-- QUESTIONS --
1. Reproduce the passage from the forum discussion about Jack and Jill word for word, starting at "It is called" and ending at "a difficult LDR.".
2. Count the lines of the listing that contain the string "acid", treating uppercase and lowercase as different, and reply with only the number.

[Opening PASSAGE FOR REVIEW section]

Who says this this is even on the table? Why do we get to assume that they want to move together to yet another location? That's a lot of projection, there. Jack said he wants to take the int'l offer as a temporary alternative, until he can come back home (a second time) and be with Jill.

Even though Jack clearly has professional opportunities internationally, there's a whole lot of coming home to Jill going on here, and the Jack-detractors don't seem to be acknowledging that.
It is called supporting one's partner, Jack should learn how to do this.
I second jacquilynne's take; this is short-sighted. They are in their mid-20's and are not in serious marriage talks.

I just don't see how staying with someone for five years, and then going away to international graduate school and coming back home to her, and being more than willing and eager to support an LDR if he goes again, makes Jack unsupportive.

Jack would be "unsupportive" of Jill if he were asking her to leave the country with him and abandon her own program. He would be "unsupportive" of Jill if he weren't offering to maintain what will no doubt be a difficult LDR.
posted by pineapple at 8:43 AM on March 23, 2007


Who says this this is even on the table? Why do we get to assume that they want to move together to yet another location?

"jack" says this in a comment a handful of replies up.
posted by necessitas at 9:00 AM on March 23, 2007


"after hearing his side you can't help but feel that Jill is being unreasonable, that she is either very selfish or very insecure, and that she needs to grow up"

I don't think that's true, because I certainly don't feel that way. I think there are basically two camps here: Relationship over Job, and Job over Relationship. Job is really a metaphor though - There are all kinds of things in life that will divide you if you let them.

Making the Relationship the Most Important Thing allows it to keep going. For Jill: This may mean dropping her program in order to be with Jack (if being with Jack is the most important thing, then it's more important than her program.) For Jack: This may mean dropping his job in order to be with her (if being with Jill is the most important thing, then it's more important than a particular job).

[Closing PASSAGE FOR REVIEW section]
[Opening DATA EXTRACT section]

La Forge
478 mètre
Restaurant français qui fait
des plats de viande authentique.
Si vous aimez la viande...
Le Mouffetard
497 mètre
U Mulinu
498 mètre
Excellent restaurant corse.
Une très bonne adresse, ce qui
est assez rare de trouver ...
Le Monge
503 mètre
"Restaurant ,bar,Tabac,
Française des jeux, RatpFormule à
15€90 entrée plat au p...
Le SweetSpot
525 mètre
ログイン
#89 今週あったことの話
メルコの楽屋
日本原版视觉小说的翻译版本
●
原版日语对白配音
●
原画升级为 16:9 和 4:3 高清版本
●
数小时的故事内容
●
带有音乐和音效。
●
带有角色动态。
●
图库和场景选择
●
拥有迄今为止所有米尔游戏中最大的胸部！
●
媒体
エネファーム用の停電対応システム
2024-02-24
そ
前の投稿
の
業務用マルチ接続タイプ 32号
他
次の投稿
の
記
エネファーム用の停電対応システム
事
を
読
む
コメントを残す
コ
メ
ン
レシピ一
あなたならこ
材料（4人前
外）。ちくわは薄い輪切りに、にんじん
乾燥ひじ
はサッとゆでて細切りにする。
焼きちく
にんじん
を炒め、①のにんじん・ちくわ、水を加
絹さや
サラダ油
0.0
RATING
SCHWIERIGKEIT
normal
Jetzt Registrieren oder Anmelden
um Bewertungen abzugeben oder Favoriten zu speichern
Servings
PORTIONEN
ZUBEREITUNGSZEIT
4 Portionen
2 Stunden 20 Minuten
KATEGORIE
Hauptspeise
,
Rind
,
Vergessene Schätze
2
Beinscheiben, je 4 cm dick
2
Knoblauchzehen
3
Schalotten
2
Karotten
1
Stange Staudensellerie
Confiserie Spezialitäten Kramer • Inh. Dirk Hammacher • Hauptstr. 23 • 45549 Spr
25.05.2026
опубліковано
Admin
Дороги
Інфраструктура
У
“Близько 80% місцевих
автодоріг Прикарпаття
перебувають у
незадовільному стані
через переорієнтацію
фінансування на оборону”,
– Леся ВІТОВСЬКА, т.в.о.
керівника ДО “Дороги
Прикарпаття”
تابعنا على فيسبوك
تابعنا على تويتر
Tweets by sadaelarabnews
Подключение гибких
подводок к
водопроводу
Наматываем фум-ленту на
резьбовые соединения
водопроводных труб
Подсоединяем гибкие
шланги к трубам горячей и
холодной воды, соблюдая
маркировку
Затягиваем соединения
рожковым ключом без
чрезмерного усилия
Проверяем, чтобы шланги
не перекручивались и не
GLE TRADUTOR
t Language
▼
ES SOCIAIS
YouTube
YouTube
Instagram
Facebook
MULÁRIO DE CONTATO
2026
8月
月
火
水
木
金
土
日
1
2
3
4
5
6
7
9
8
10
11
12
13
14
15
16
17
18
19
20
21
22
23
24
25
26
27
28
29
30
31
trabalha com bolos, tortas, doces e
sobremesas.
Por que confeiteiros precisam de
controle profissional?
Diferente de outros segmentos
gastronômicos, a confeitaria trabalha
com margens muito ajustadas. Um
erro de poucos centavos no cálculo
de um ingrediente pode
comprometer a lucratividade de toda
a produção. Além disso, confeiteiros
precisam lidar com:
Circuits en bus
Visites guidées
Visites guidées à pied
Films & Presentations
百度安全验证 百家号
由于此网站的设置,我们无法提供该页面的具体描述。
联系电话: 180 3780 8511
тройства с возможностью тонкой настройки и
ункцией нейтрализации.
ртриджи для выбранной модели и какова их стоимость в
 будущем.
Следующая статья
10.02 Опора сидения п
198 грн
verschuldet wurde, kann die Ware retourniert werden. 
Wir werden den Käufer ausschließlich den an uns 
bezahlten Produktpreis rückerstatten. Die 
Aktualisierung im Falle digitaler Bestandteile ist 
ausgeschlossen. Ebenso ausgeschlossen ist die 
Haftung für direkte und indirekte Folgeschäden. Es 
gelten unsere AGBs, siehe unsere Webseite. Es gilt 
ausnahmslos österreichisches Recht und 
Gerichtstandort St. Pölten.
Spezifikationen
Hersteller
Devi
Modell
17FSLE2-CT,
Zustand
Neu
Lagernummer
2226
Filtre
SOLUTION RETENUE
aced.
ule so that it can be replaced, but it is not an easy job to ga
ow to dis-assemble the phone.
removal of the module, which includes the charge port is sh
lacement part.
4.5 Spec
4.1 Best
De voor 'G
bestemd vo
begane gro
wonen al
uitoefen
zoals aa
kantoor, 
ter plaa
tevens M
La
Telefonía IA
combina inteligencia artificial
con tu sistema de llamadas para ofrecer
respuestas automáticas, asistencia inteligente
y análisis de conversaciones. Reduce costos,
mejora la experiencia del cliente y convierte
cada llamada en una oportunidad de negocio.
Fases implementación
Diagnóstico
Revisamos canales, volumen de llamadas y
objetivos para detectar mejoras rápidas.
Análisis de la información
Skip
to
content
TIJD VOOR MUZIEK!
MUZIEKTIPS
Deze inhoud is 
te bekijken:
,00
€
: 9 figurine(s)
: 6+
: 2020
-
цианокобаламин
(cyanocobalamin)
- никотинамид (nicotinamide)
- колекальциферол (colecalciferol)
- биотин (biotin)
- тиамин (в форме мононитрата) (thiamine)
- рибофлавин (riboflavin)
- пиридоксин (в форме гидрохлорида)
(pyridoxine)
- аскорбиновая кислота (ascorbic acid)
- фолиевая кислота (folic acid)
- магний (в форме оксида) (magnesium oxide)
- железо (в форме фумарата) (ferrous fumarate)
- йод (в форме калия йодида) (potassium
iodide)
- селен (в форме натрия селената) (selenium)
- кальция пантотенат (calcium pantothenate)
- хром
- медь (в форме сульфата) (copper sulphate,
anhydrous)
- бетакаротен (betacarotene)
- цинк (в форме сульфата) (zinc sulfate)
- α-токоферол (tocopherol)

[Closing DATA EXTRACT section]

-- ANSWERS TO THIS EXERCISE --
1.
It is called supporting one's partner, Jack should learn how to do this.
I second jacquilynne's take; this is short-sighted. They are in their mid-20's and are not in serious marriage talks.

I just don't see how staying with someone for five years, and then going away to international graduate school and coming back home to her, and being more than willing and eager to support an LDR if he goes again, makes Jack unsupportive.

Jack would be "unsupportive" of Jill if he were asking her to leave the country with him and abandon her own program. He would be "unsupportive" of Jill if he weren't offering to maintain what will no doubt be a difficult LDR.

2. 2